**EXERCISE BRIEF**
What is needed is an exact copy of the lines from the one containing "252 270 48.91" through the last line of the entries below, both included.

**INFORMATION SUPPLIED**
*** Block opens ***

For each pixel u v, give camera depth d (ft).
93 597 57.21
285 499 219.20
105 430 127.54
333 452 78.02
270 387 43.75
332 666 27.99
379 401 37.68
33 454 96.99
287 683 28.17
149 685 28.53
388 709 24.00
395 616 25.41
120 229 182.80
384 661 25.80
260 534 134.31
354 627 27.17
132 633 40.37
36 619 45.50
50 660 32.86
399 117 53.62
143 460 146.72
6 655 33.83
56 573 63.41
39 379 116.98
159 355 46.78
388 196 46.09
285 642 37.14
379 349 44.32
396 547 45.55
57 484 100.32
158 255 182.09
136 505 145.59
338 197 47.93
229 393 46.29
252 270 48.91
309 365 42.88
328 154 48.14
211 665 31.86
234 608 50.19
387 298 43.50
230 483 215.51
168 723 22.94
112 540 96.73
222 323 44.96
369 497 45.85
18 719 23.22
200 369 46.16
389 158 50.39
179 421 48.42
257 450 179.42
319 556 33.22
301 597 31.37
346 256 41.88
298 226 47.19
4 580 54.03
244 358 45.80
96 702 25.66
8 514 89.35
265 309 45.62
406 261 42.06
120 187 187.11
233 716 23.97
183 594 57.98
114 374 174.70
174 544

*** Block closes ***

**ANSWER SECTION**
252 270 48.91
309 365 42.88
328 154 48.14
211 665 31.86
234 608 50.19
387 298 43.50
230 483 215.51
168 723 22.94
112 540 96.73
222 323 44.96
369 497 45.85
18 719 23.22
200 369 46.16
389 158 50.39
179 421 48.42
257 450 179.42
319 556 33.22
301 597 31.37
346 256 41.88
298 226 47.19
4 580 54.03
244 358 45.80
96 702 25.66
8 514 89.35
265 309 45.62
406 261 42.06
120 187 187.11
233 716 23.97
183 594 57.98
114 374 174.70
174 544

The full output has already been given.